Destiny USA’s designers have uncovered a connection between Central New York and … the Bermuda Triangle.

They plan to use it as the main story line for rides, exhibits and entertainment in a “marine life experience” at the proposed resort. Thursday at The Pyramid Cos., designer Allen Yamashita of Simex Digital Studios told the story of the lost flight:


“In 1959, there was a crew on a mission, a test mission, out of Griffiss Air Force Base in Rome. Flight NB36H. … It took them through the Bermuda Triangle.

“As they entered, they were about 30 miles off the northern coast of the Bahamian island of Eleuthera, they experienced freakishly turbulent weather. Got caught in a lightening storm. Lost the electrical and navigational controls of the plane, and the plane started to spin out of control. The plane went down.

“As it was going down, the crew blacked out. And when they came to, they weren’t in the plane any more, but they found themselves inside this place.”

Yamashita, and designers Richard D. Centolella and Charles White III plan to transport Destiny visitors there, too.

Of course, the test mission and the connection to Griffiss isn’t real. The story line will weave through the exhibit as one of the magnets to draw visitors.

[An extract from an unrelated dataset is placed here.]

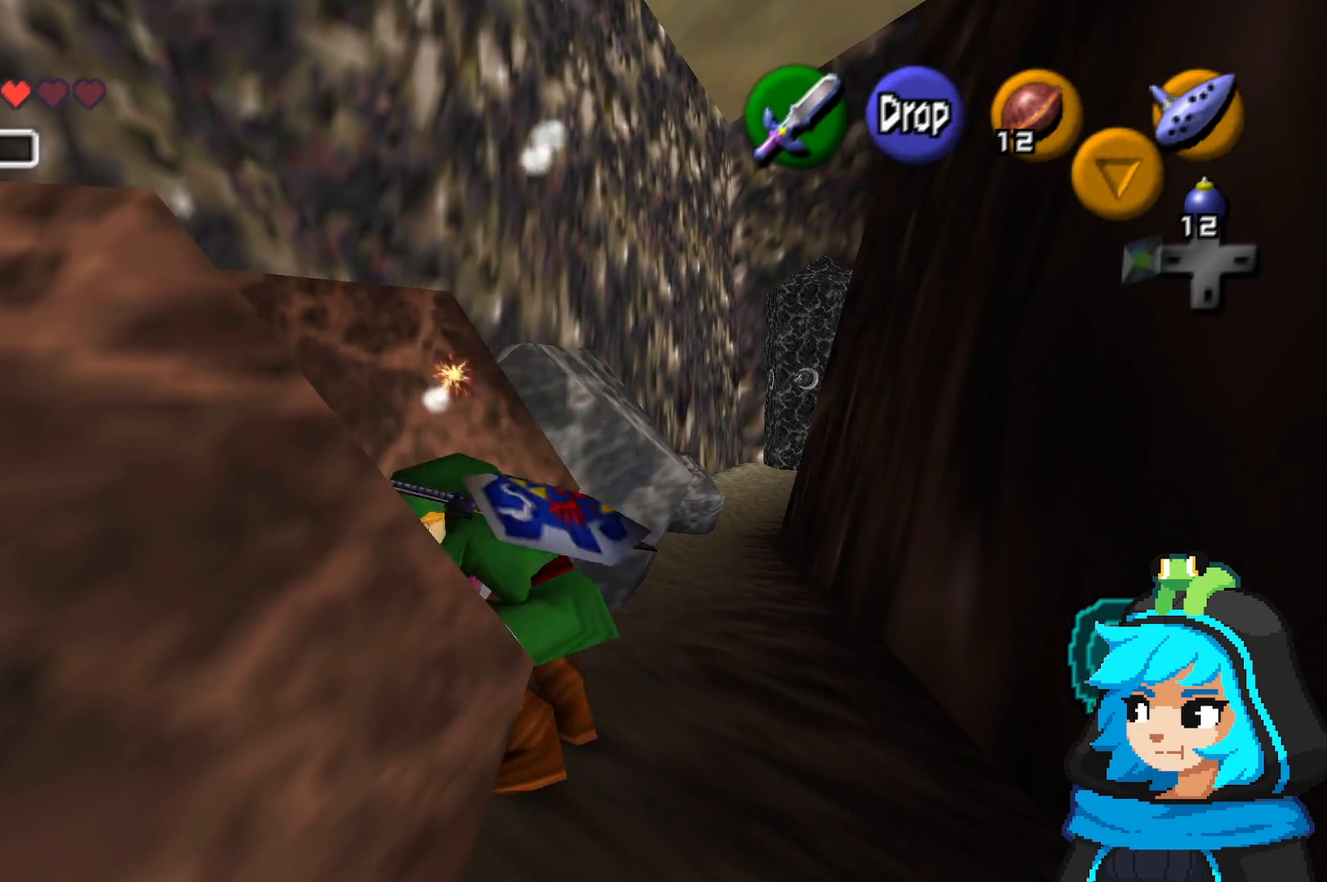
{"dt_ms": 500, "buttons": [], "left_stick": "up-right", "events": [[267, "left_stick", "right"], [367, "left_stick", "up-right"]]}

The consultants haven’t fig ured the cost, and they don’t know how big it will be.

Too small, and people won’t find it fun. Too large, and they’ll feel as if they’re in a warehouse, said White, with Olio Entertainment Design in Venice, Calif.

White helped create the myth of The Dig in the Atlantis resort in Nassau, the Bahamas. The story line of an abandoned archaeological expedition takes visitors through an aquarium and exhibits there, much as the Griffiss myth will take visitors through the exhibits at Destiny.

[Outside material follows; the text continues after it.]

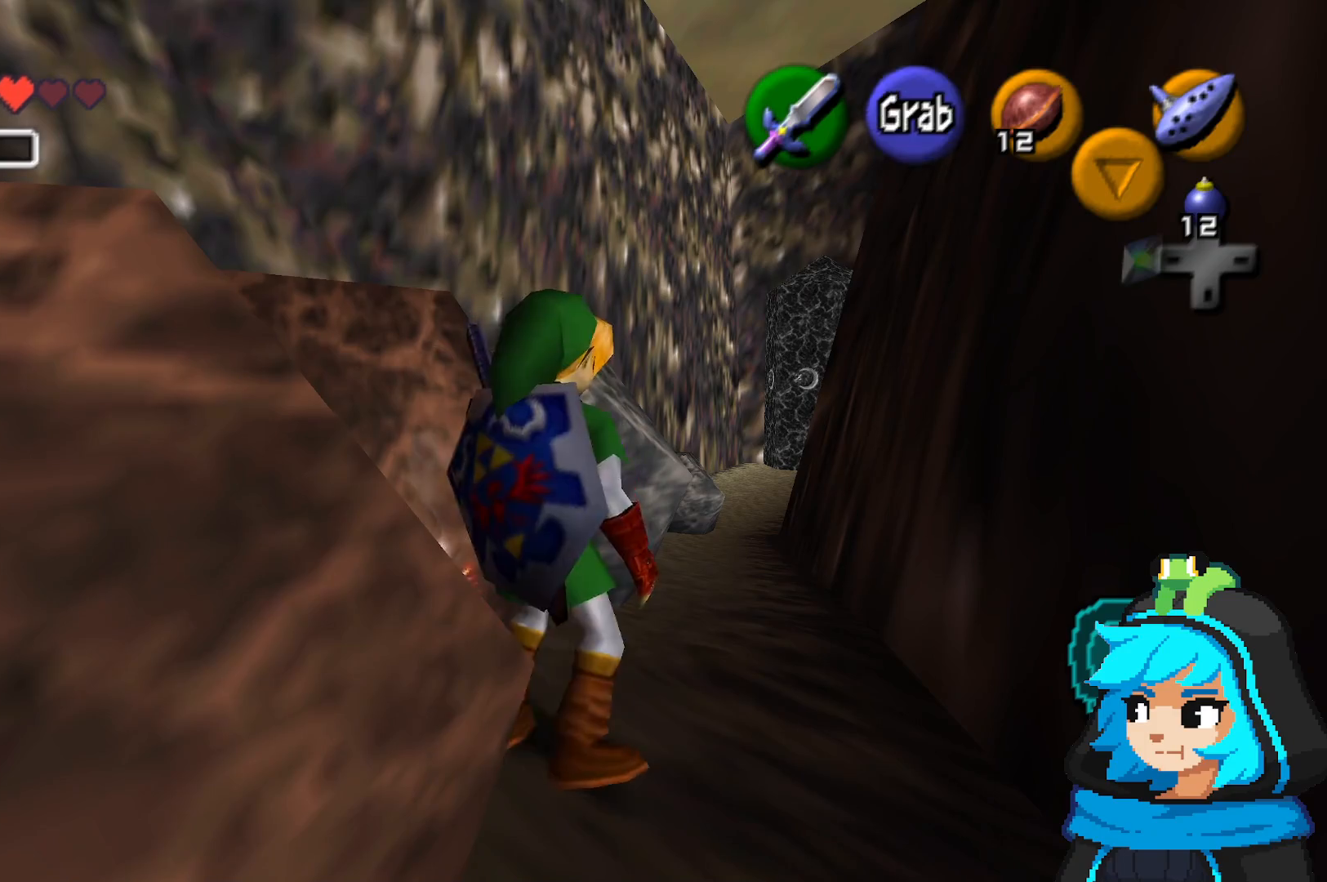
{"dt_ms": 500, "buttons": [], "left_stick": "up", "events": [[300, "left_stick", "up"]]}
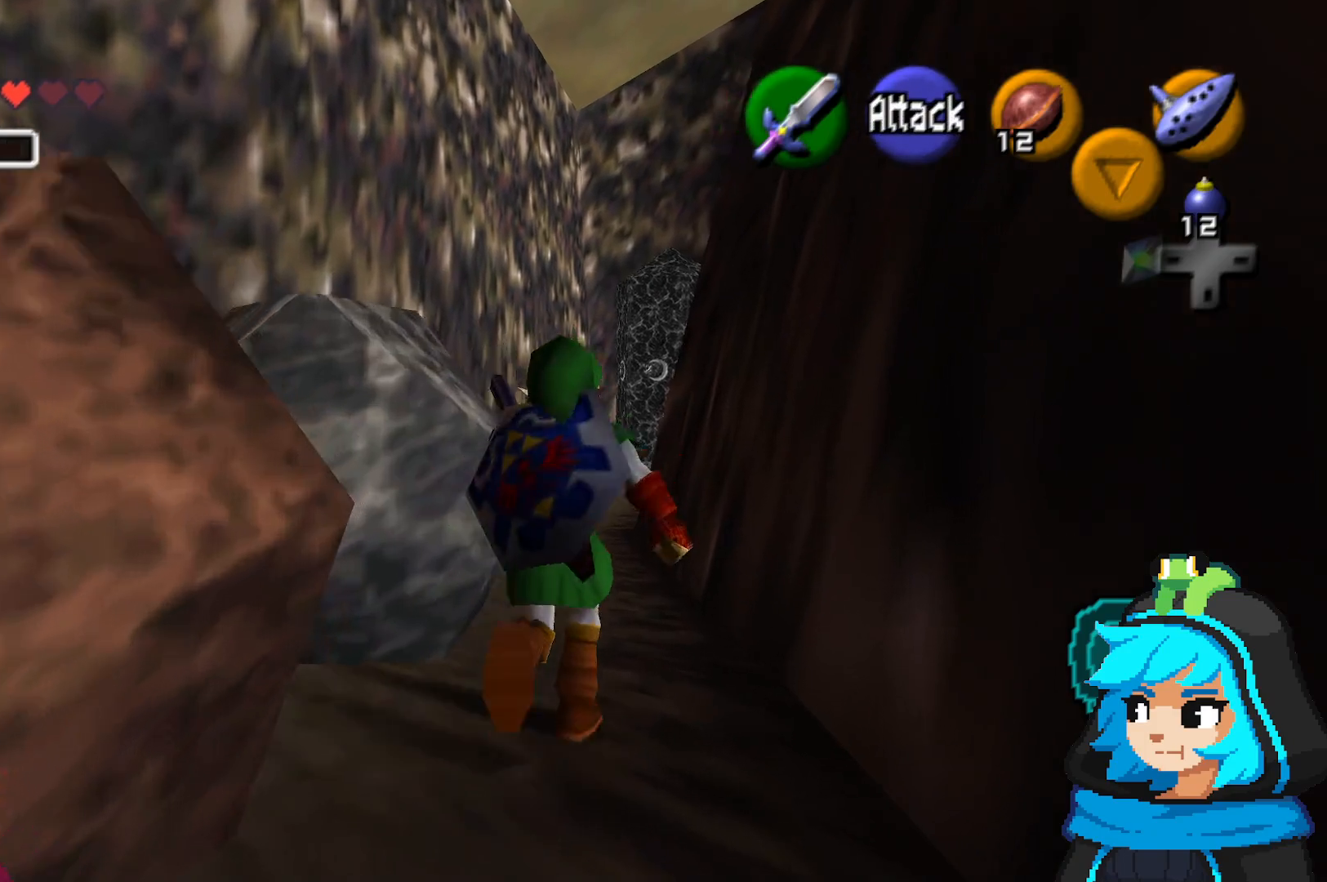
{"dt_ms": 500, "buttons": [], "left_stick": "up", "events": []}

Designers plan to use live animals, simulations and rides – all of it done in way that invokes reverence for the sea and appeal to people of all ages, White said.

“It’s going to be a movie that you’re inside of,” Yamashita said. “Rather than watching the characters in a series of environments, we’re actually going to create the environments, and you, the audience, are going to be a participant in that story line.”

The designers are going beyond making the aquarium a zoo or museum for fish, said Centolella, of EDSA, a planning, landscape design and architectural group in Santa Monica, Calif.

Centolella graduated in 1985 from the SUNY College of Environmental Science and Forestry.

Designers plan to show ancient sea creatures, life as it is, how humans impact the sea and what could happen if no one cleans it up, he said.